Objective: To evaluate the histomorphometric features of early colonic biopsies from patients with Crohn's disease (CD) and their relationship to clinical phenotypes. The clinical course of Crohn's disease is variable and relevant for treatment selection. Early aggressive treatment may change the course of disease but should be balanced by safety considerations. Currently, prediction of disease course is suboptimal.
Study design: Colonic biopsies from CD colitis patients with different phenotypes were analyzed using histomorphometry. The quantitative results were used to predict postbiopsy clinical phenotypes and outcomes. Data analysis was performed using statistical and Neural Network models.

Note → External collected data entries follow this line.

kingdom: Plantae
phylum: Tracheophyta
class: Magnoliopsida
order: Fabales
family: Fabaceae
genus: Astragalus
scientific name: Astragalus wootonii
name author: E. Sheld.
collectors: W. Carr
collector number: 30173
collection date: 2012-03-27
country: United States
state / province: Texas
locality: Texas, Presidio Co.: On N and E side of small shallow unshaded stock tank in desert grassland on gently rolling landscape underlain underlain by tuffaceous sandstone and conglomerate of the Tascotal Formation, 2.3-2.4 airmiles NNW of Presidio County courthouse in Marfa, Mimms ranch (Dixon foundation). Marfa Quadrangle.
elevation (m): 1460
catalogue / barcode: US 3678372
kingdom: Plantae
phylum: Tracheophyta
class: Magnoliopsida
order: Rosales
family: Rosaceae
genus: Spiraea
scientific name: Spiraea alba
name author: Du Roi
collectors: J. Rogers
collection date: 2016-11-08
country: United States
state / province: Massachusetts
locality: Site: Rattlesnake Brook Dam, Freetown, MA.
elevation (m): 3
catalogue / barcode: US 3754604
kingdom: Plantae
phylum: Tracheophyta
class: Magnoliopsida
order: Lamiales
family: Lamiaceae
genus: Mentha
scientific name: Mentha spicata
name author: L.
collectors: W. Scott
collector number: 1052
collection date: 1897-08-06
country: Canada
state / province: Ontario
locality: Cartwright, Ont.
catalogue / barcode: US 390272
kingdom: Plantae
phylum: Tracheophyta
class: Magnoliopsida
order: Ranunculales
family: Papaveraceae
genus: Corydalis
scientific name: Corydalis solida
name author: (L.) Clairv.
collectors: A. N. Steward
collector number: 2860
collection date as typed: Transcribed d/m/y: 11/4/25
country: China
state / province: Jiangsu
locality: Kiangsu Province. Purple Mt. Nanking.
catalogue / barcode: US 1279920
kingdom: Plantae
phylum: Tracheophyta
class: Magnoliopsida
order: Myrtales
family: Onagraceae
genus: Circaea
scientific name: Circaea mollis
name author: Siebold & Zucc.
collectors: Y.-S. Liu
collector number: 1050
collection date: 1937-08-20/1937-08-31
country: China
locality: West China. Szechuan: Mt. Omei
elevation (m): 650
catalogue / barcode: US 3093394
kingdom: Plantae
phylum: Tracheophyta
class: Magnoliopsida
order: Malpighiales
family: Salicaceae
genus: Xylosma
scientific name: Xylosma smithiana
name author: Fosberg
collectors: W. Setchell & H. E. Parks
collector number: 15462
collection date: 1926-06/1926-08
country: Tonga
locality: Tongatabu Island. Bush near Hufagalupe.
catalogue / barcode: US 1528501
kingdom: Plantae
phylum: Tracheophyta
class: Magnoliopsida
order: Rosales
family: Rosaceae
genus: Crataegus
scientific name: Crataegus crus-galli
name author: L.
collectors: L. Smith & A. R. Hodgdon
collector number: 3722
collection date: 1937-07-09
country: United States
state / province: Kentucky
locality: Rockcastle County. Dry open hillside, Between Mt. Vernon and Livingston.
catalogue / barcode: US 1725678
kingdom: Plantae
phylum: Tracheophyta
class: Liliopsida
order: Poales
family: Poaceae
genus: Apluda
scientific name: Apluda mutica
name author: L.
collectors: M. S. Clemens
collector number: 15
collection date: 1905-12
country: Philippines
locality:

Results: Univariate analysis revealed differences between the phenotypes in the number of inflammatory cells (p = 0.003), lymphocytic aggregates (p = 0.005) and optical density of mature and young collagen (p = 0.008 and p = 0.01, respectively). Multivariate analysis allowed for differentiation between the clinical phenotypes and prediction of surgery, with good sensitivity and specificity. A neural network model predicted clinical phenotypes with an accuracy of 94%. CONCLUSIQN:.To our knowledge this is the first study that applied histomorphometry on early biopsies in order to predict the clinical phenotypes in Crohn's colitis. Measurements allowed differentiation and prediction of clinical phenotypes and outcomes such as surgery. This approach, in combination with other known predictors, may increase the ability to classify and predict the clinical course of CD colitis, thus improving patient management. Prospective validation using larger cohorts is needed.